While impossible to narrow down all their brilliant words and views into a few sentences, here are some key takeaways from each of them as we continue to address critical issues within the teaching profession:

  • Dr. Vitti: “If anything is going to happen positively for students, it has to begin in the classroom. There is no better investment that you can make for students other than investing in teachers.”
  • Dr. Blackburn: “What if society at large catapulted the teaching profession to the very top of the flagpole? And why don’t we?”
  • Mr. Nellum: “When I’m teaching my kids, I have to teach everything through an equity lens.”

Tackling Michigan’s teacher shortage requires both short- and long-term solutions. The urgency of this crisis—teachers feeling unappreciated and exhausted from the pandemic—requires short-term solutions to keep them in the profession for the foreseeable future. And we must continue developing and orchestrating changes to the nature of the profession and the ways we fund it to get more aspiring teachers in the classroom.

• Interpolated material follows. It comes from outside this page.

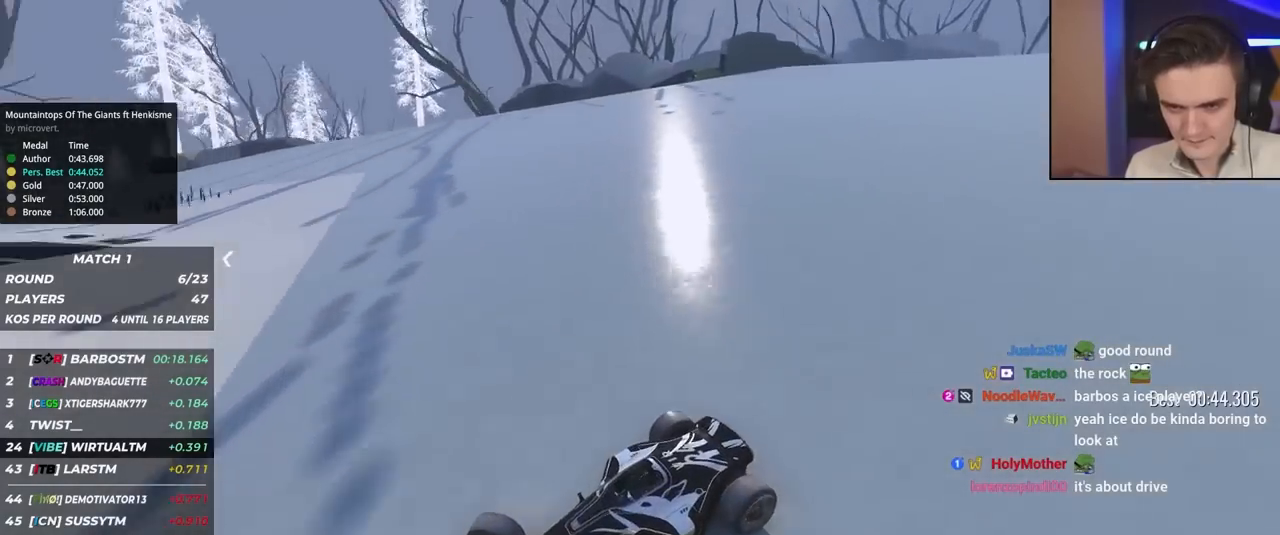
{"keys": ["right", "up"], "events": []}
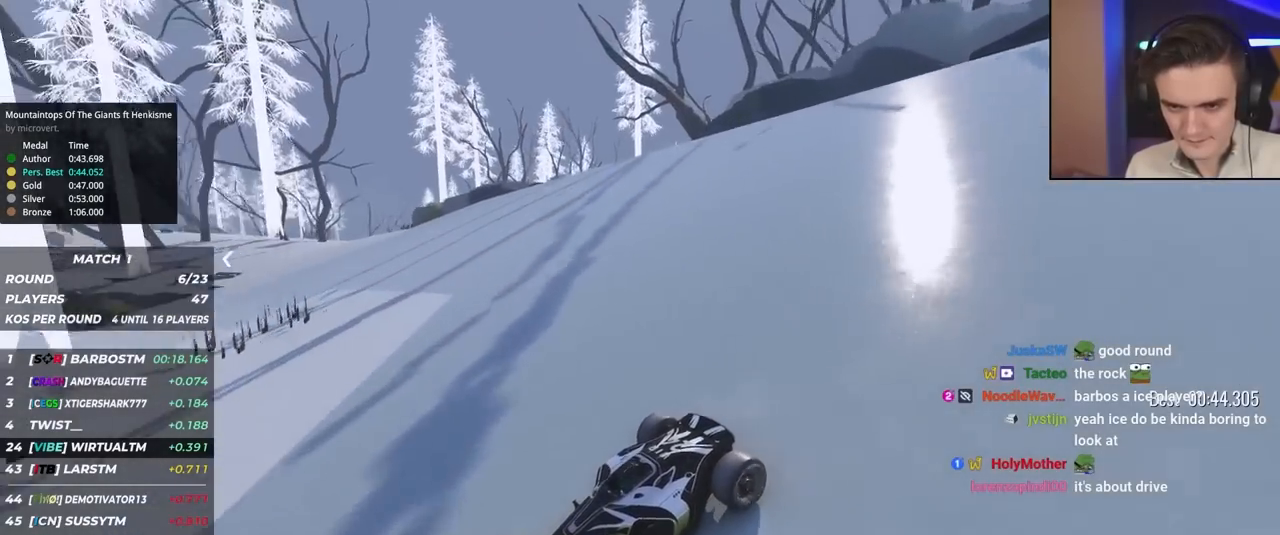
{"keys": ["right", "up"], "events": []}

Teachers are the bridge between what we face today and what we conquer tomorrow—or what conquers us. If we don’t invest in them with everything we have, then we lose the conductor, the artist, the scientist, the astronomer, the genius that shows up every day to teach our children how to be those things and more. A teacher shortage is an appreciation shortage. Let’s do what we need to now to make this hard job appreciated.

Angelique Power

Angelique Power is the president and CEO of The Skillman Foundation.